→ Compiti
- 1) Rispondi alle domande seguenti in base al testo sul pignoramento.
(a) Quale articolo del codice civile viene citato?
(b) Che cosa decide di fare il debitore esecutato con il bene?
(c) Entro quale grado di parentela il terzo non deve essere parente del debitore esecutato?
- 2) Trascrivi dal testo sul pignoramento il passo che va da "Infatti, l'articolo 2841" a "della parte interessata.".

→ Blocco di testo
§
Cosa è presumibilmente accaduto

Il debitore esecutato, o chi per lui, si accorge dell'errore di trascrizione della nota di pignoramento relativa al bene pignorato.

Infatti, l'articolo 2841 del codice civile (pur previsto in tema di iscrizione ipotecaria) recita L'omissione o l'inesattezza di alcune delle indicazioni nel titolo, in base al quale è presa l'iscrizione, o nella nota non nuoce alla validità dell'iscrizione, salvo che induca incertezza sulla persona del creditore o del debitore o sull'ammontare del credito ovvero sulla persona del proprietario del bene gravato, quando l'indicazione ne è necessaria, o sull'identità dei singoli beni gravati. Nel caso di altre omissioni o inesattezze, si può ordinare la rettificazione a istanza e a spese della parte interessata.

Eccependo direttamente il vizio della trascrizione della nota di pignoramento, il debitore esecutato avrebbe consentito al creditore procedente di effettuare una nuova trascrizione dell'atto di pignoramento e portare comunque a termine la procedura espropriativa. Allora, decide di vendere il bene ad un terzo.

Se la vendita non è stata simulata, se cioè il terzo elegge l'immobile a propria abitazione principale, se la transazione è avvenuta a prezzo congruente al valore di mercato del bene e se il terzo non è parente entro il terzo grado o affine del debitore esecutato, le vendita non può essere assoggettata a revocatoria.
§
→ Dati forniti

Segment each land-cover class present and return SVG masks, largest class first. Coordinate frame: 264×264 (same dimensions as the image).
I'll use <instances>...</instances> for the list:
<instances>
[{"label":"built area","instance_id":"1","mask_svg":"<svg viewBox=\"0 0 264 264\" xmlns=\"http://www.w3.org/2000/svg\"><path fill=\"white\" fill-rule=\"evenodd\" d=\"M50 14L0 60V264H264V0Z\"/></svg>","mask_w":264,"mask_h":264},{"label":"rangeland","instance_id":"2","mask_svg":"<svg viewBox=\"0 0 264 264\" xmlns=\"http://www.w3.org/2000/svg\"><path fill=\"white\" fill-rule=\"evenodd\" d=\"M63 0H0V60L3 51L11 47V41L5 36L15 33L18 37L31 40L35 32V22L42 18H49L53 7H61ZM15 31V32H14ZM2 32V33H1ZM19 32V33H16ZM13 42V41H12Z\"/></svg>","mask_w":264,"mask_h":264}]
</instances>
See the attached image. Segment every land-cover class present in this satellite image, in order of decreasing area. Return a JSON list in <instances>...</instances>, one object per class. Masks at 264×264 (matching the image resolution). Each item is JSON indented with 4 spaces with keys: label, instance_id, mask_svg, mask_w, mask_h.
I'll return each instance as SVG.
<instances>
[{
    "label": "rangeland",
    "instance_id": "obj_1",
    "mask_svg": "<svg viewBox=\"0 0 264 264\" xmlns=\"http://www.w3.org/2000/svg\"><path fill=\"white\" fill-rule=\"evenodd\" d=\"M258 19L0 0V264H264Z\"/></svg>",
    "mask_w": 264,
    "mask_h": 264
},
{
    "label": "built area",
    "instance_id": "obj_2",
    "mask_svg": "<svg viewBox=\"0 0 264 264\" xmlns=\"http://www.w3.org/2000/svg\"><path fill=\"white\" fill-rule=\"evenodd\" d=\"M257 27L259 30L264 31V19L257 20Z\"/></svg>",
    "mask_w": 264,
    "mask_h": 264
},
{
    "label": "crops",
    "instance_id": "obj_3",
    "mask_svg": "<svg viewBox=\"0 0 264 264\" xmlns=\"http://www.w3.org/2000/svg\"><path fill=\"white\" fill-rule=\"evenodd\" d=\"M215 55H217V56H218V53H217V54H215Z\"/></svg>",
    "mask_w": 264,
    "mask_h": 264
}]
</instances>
§
→ Risposte per punto
- 1)
(a) L'articolo 2841.
(b) Decide di venderlo a un terzo.
(c) Entro il terzo grado.

- 2)
Infatti, l'articolo 2841 del codice civile (pur previsto in tema di iscrizione ipotecaria) recita L'omissione o l'inesattezza di alcune delle indicazioni nel titolo, in base al quale è presa l'iscrizione, o nella nota non nuoce alla validità dell'iscrizione, salvo che induca incertezza sulla persona del creditore o del debitore o sull'ammontare del credito ovvero sulla persona del proprietario del bene gravato, quando l'indicazione ne è necessaria, o sull'identità dei singoli beni gravati. Nel caso di altre omissioni o inesattezze, si può ordinare la rettificazione a istanza e a spese della parte interessata.